Reproducibility: Yes

Additional Feedback: What is the effect of computing the actual max marginals in decoding vs approximating it by only using the n-gram score? In the result tables, it may improve clarity and consistency to use M instead of "iterations". --- Thanks for the response and clarifications.

Review 3

Summary and Contributions: This paper proposes a new non-autoregressive text generation algorithm using cascaded decoding. The authors proposed a Markov Transformer, which can compute the log-potentials efficiently. The proposed method can be parallelized to get good efficiency during inference. The method gives comparable performance against baselines.

Strengths: Proposed method is general, so it can be applied on many variations of transformer models. Experiment details are clearly described. The proposed method is thoroughly compared with several baselines.

Weaknesses: The clarity, especially the method part needs to be improved. (See Clarity). Since the proposed method does not outperform other models in BLEU, it's necessary to have more discussion. For example, why other methods can not reach same level of parallelism.

Correctness: The method is likely to be correct.

Clarity: The explanation to the method (Sec. 3 and 4) is difficult to understand. I'm not very familiar with non-autoregressive text generation, so I don't fully understand how the generation process works. For example, figure one explains how to get K size-3 spans, but it's unclear how to decode a full sentence using these 3-spans. I would suggest to give a real example on how the algorithm generates a sentence. Notations are not clear. - In line 92, X(x_{i:j}) represents "set of sequences that contain a span x_{i:j}", it's unclear to me if it should appear at the same position or not. - What are C, P and S in TreeMM? Line 100 "wih" -> "with"

Relation to Prior Work: Yes.

Reproducibility: Yes

Additional Feedback: After the authors clarified a few questions in the response, I read the paper again.
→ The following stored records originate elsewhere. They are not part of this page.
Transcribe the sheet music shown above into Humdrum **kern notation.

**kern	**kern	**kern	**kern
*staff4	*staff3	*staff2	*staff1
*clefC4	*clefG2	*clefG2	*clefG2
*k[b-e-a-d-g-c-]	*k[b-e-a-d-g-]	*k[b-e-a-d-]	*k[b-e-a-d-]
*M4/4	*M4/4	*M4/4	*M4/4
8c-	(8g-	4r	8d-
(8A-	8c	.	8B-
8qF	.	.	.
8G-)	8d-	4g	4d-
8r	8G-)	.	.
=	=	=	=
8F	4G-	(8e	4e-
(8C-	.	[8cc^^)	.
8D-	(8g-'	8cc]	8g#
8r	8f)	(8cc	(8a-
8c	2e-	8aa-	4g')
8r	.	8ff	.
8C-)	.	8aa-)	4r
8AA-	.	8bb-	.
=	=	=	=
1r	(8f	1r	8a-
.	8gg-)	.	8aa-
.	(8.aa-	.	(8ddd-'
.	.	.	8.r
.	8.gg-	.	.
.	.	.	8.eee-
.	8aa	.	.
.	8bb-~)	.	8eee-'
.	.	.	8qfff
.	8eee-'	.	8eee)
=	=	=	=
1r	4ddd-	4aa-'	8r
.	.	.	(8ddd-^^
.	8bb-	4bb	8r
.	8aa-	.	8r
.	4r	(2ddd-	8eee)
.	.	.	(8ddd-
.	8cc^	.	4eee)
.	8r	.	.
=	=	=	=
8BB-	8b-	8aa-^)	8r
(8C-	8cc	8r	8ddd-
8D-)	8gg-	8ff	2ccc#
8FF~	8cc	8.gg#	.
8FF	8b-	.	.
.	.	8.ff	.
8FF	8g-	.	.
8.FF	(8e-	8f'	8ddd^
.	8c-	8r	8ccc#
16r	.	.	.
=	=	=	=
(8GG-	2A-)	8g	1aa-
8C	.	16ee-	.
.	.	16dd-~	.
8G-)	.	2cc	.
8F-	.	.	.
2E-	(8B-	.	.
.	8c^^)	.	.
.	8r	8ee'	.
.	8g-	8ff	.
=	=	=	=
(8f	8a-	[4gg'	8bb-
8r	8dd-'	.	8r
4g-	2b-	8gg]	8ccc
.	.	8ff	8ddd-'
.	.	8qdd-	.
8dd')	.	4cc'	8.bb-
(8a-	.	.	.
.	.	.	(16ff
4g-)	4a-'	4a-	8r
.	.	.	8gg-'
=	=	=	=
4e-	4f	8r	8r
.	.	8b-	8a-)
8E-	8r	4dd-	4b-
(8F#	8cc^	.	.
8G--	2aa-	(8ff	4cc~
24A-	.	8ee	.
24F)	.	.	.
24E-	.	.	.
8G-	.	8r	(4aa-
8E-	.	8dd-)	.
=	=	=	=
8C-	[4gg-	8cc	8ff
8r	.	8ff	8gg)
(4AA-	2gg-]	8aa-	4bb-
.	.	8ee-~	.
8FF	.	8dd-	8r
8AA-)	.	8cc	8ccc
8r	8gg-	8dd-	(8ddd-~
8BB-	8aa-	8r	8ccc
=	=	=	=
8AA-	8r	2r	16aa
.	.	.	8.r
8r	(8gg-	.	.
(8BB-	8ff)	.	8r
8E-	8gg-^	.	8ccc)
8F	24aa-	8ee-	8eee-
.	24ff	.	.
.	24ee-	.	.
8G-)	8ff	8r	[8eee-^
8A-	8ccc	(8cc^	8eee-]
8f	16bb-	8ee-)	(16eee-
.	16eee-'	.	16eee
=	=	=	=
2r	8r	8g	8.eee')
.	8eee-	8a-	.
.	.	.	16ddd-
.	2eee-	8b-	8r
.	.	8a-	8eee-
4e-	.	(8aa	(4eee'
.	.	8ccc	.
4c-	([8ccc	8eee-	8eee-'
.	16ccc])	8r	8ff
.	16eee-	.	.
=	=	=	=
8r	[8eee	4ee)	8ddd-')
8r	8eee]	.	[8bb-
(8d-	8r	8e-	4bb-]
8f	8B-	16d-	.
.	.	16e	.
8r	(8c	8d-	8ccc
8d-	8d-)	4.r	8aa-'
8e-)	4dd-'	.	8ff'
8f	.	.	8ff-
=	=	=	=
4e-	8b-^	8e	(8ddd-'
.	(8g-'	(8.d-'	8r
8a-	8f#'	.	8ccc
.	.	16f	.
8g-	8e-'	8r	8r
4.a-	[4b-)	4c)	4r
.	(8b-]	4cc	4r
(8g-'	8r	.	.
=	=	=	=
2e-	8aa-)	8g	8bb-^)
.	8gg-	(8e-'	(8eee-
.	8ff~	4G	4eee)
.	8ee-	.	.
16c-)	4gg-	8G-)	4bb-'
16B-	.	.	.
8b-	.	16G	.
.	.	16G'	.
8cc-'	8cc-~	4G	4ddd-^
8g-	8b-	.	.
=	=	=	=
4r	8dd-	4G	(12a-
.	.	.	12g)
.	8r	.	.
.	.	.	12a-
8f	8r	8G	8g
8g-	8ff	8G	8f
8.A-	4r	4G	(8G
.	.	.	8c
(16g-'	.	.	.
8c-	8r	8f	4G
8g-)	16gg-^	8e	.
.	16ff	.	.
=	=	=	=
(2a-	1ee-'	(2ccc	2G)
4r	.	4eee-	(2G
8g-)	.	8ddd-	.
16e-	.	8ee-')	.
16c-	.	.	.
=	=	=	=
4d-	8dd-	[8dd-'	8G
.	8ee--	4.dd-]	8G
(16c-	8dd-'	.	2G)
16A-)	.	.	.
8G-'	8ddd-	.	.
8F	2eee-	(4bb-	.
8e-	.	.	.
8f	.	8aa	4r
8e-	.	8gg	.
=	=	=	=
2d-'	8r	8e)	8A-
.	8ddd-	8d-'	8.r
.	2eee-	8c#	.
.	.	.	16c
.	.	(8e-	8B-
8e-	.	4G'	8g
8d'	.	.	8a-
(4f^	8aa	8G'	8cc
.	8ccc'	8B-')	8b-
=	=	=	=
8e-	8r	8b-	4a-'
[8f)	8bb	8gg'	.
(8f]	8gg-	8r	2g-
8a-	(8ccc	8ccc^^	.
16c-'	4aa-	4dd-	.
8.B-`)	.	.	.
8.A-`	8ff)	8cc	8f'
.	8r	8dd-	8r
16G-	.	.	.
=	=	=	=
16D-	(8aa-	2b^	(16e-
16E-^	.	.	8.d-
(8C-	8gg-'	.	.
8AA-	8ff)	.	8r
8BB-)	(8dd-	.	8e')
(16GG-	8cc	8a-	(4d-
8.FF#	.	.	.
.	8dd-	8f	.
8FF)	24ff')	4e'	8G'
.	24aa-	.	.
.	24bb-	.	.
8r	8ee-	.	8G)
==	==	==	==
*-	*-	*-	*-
I feel the algorithm is clear and interesting. But I didn't give a score higher than 6 mainly because the method sections need to be improved.

Review 4

Summary and Contributions: Main Contribution: This paper proposes a cascaded decoding approach with a Markov transformer architecture. The authors also apply treeDP on the decoding process for higher decoding speed, which supports computation in parallel. The cascaded approximation can be computed in parallel in O(MK^2logL).

Strengths: Strength: The proposed idea is novel. Motivated by semi-autoregressive training, the authors propose a Markov transformer architecture and a new cascaded decoding approach. The usage of TreeDP is natural and elegant. Compared with AT-based decoding approaches, the speedup performance is significant. The proposed approach achieves large speedup within little bleu decrease. The related work section is detailed. The paper is in well written.

Weaknesses: Missing some well-performing NAT baselines in experiments. Although the authors list sufficient work in Section 2, the empirical comparison in experiment is limited. Many recent baselines are missed. Compared with NAT-based decoding approaches, the performance improvement is marginal. For example, Levenshtein achieves higher results than the proposed model with similar speedup performance. Also, some NAT approaches have great potential to accelerate decoding, like imitate-NAT and NART-DCRF. They can achieve extremely high speedup performance, like 10X and 18X. Although these approaches also bring large BLEU decays, I still have no idea whether the proposed approach can reach higher BLEU scores under such extremely cases.

Correctness: Yes

Clarity: yes

Relation to Prior Work: yes

Reproducibility: Yes

Additional Feedback: Minor: In line 26, the authors claim that “we can explore any level of autoregressive dependencies to achieve a speed/accuracy tradeoff”. It would be better to add a figure like Figure 3b to show the comparison between the proposed approach and literatures. In line 102-109, the details of treeDP are not clear. It is difficult for me to understand the whole process. To my knowledge, the performance of transformer implemented by fairseq (default version) on De-en should be around 34.7, higher than the reported score 34.4. There is a big margin between Table 1 and line 208. ======== I have read and taken into account the rebuttal.